___ Source passage ___

Paxorion - What I am looking at is not the Rousseau stands that you drop the saw into, it is a replacement top with rails and fence. So take off the kobalt top and rails and replace with the Rousseau. It says will fit any saw with top up to 22" x 26-5/8" which the Kobalt fits in that size. I have no idea about it just found it online and thought it might be a good way to make the Kobalt better.


----------



## ardoc (Nov 20, 2013)

delta and porter cable,and ridgid have some nice bigger table saws between 400 and 600.they have caster wheels that make ground contact with a foot pedal so you can move them around easily. Have you consider those options?


----------



## paxorion (Oct 19, 2012)

Ardoc - yes I have, but storage in my house is not possible so they were quickly ruled out.


----------



## jonah (May 15, 2009)

___ Data extract ___

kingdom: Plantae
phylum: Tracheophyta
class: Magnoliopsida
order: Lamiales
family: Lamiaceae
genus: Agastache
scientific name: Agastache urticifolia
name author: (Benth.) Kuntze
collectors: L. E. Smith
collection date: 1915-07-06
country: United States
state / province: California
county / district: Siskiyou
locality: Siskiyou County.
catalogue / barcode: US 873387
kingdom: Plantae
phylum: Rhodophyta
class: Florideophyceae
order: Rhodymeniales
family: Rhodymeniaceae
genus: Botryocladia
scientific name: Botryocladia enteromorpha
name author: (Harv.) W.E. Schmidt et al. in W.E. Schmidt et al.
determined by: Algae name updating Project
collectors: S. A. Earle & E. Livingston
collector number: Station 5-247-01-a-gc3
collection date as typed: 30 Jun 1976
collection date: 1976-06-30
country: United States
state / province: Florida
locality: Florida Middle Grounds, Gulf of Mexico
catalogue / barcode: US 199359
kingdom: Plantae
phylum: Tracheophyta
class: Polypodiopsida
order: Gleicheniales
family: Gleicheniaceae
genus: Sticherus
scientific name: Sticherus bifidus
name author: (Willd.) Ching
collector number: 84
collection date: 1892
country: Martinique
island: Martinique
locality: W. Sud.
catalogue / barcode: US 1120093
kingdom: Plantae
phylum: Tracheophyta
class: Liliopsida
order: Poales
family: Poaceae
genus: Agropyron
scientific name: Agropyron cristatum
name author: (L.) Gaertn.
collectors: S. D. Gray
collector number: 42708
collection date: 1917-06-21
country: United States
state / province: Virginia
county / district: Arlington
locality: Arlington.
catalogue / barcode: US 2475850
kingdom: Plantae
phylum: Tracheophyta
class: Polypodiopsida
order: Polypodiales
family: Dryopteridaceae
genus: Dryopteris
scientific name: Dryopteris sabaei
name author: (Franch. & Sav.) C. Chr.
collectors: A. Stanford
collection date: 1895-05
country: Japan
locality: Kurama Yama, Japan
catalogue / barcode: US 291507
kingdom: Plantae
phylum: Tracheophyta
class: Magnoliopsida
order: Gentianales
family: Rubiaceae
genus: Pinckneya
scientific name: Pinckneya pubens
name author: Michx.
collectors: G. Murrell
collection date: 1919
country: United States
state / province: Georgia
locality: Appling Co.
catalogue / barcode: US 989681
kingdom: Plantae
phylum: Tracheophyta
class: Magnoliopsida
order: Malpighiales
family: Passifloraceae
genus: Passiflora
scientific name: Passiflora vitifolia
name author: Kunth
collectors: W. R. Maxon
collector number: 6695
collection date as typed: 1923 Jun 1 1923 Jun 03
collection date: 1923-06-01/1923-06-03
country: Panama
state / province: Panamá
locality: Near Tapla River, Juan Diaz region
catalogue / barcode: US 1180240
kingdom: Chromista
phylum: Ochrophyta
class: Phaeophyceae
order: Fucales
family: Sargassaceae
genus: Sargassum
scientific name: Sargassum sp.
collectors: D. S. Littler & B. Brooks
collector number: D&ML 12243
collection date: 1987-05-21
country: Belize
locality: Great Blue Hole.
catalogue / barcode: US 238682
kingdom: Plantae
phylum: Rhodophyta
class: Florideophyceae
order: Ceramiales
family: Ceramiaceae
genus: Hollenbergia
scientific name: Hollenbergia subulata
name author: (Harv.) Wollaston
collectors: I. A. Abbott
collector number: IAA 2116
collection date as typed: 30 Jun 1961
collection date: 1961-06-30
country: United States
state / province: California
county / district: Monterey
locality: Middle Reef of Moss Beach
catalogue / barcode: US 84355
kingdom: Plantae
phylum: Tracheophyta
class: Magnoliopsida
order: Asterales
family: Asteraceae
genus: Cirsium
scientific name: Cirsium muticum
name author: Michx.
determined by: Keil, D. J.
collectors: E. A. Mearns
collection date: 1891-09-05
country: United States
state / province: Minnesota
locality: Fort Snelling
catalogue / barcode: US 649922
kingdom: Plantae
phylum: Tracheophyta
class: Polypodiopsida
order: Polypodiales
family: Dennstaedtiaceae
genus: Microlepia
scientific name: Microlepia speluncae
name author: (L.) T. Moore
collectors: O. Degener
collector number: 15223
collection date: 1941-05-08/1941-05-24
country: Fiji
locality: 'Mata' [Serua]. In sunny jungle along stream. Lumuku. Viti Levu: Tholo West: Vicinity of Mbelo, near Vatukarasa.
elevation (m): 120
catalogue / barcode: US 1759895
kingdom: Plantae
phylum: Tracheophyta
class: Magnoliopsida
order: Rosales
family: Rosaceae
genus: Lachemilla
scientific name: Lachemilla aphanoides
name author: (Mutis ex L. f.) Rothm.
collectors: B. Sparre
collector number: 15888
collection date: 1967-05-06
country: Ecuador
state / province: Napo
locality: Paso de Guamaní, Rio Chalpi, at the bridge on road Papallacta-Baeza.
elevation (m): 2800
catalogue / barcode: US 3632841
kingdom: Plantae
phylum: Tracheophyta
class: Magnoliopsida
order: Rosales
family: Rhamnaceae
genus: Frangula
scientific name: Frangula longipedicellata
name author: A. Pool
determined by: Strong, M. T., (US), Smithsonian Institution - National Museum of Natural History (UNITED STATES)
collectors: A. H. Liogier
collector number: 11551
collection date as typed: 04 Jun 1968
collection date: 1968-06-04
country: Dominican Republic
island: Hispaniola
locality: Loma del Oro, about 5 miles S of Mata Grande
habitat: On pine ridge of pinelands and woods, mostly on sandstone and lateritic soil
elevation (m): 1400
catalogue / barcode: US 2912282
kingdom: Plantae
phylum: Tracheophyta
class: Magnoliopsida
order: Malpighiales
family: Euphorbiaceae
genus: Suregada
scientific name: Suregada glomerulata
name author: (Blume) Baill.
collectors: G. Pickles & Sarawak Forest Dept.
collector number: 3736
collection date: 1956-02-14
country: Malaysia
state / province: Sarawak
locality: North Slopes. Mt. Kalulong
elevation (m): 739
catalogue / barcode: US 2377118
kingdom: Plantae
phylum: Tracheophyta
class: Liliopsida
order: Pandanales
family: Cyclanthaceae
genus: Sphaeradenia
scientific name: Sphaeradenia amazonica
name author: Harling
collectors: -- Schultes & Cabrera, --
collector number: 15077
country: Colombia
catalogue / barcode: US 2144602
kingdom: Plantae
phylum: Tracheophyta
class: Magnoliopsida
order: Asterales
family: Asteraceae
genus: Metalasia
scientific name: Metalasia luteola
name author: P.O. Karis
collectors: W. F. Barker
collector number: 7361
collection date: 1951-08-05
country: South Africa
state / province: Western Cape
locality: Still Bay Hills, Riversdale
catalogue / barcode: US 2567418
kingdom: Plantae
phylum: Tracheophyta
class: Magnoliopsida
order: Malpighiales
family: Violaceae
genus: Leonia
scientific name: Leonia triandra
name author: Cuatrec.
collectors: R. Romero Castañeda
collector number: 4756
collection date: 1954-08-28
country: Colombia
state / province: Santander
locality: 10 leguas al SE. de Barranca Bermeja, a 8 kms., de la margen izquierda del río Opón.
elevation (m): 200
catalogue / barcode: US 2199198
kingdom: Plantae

___

The problem | List every brand name that appears in the table-saw forum thread.

Complete output | Rousseau, Kobalt, Delta, Porter Cable, Ridgid